Fâcheries et engouements

Fâcheries et engouements

jeudi 20 octobre 2011

Comprenne qui voudra

Fut un temps où les hommes qui nous gouvernaient ne maniaient pas que la langue de bois. Et faisaient preuve de culture et de profondeur.
En 1969, à la question que lui posait un journaliste au sujet du suicide de Gabrielle Russier, professeur de lettres, condamnée pour détournement de mineur, 
"Comprenne qui voudra - moi mon remord ce fut la victime raisonnable au regard d'enfant perdu, celle qui ressemble aux morts, qui sont morts pour être aimés - c'est de Paul Eluard."

Le poème d'Éluard évoquait un autre contexte. Celui des femmes tondues publiquement après la Libération pour être sorties avec l'ennemi.

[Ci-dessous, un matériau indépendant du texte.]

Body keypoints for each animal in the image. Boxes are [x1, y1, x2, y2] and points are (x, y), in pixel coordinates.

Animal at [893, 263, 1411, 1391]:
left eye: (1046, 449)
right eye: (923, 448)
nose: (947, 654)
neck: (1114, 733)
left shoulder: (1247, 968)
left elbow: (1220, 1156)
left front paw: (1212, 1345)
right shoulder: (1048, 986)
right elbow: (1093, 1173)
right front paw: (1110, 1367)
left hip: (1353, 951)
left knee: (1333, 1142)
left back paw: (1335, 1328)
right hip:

En ce temps-là, pour ne pas châtier les coupables, on maltraitait des filles. 
On allait même jusqu'à les tondre.

Comprenne qui voudra
Moi mon remords ce fut
La malheureuse qui resta
Sur le pavé
La victime raisonnable
À la robe déchirée
Au regard d'enfant perdue
Découronnée défigurée
Celle qui ressemble aux morts
Qui sont morts pour être aimés
Une fille faite pour un bouquet
Et couverte
Du noir crachat des ténèbres
Une fille galante
Comme une aurore de premier mai
La plus aimable bête
Souillée et qui n'a pas compris
Qu'elle est souillée
Une bête prise au piège
Des amateurs de beauté
Et ma mère la femme
Voudrait bien dorloter
Cette image idéale
De son malheur sur terre.

Texte initialement publié in Les Lettres françaises du 2 décembre 1944, avec ce commentaire : « Réaction de colère. Je revois, devant la boutique d’un coiffeur de la rue de Grenelle, une magnifique chevelure féminine gisant sur le pavé. Je revois des idiotes lamentables tremblant de peur sous les rires de la foule. Elles n’avaient pas vendu la France, et elles n’avaient souvent rien vendu du tout. Elles ne firent, en tous cas, de morale à personne. Tandis que les bandits à face d’apôtre, les Pétain, Laval, Darnand, Déat, Doriot, Luchaire, etc. sont partis. Certains même, connaissant leur puissance, restent tranquillement chez eux, dans l’espoir de recommencer demain. »

Dans les deux cas, des femmes qui ont payé cher, pour la relation entretenue, l'une avec un mineur, les autres avec l'ennemi, en butte aux réactions de l'Institution ou de l'opinion publique, promptes à trouver un(e) coupable facile, alors que d'autres couraient en toute impunité.

Pompidou réfléchit longuement, il pèse ses mots (avez-vous "vu" les silences ?), il ne tranche pas de façon péremptoire. Sans nier la "faute", il semble accorder des circonstances atténuantes, conscient que la pression exercée est trop grande et que les responsables ne sont pas seulement là, chez cette enseignante emportée par la passion.

On  voit ça dans ces situations où la personne incriminée est "punie" pour l'acte commis - ce qui est juste -, mais elle porte aussi le chapeau pour le reste : le ras-le-bol de certains d'une situation difficile à vivre, la "vox populi" qui cherche un bouc-émissaire, les lourdeurs des appareils qui ne peuvent tout remettre en question...

Merci à l'ami qui m'a soufflé cette phrase et tout ce qui s'ensuit.


1 commentaire:

  1. Ce poème est touchant et il montre l'humiliation que les femmes tondues on subient pour peu. D'autre part, c'est de la poésie engagée, donc Paul Eluard a pris des riques en écrivant ce poème de la résistance.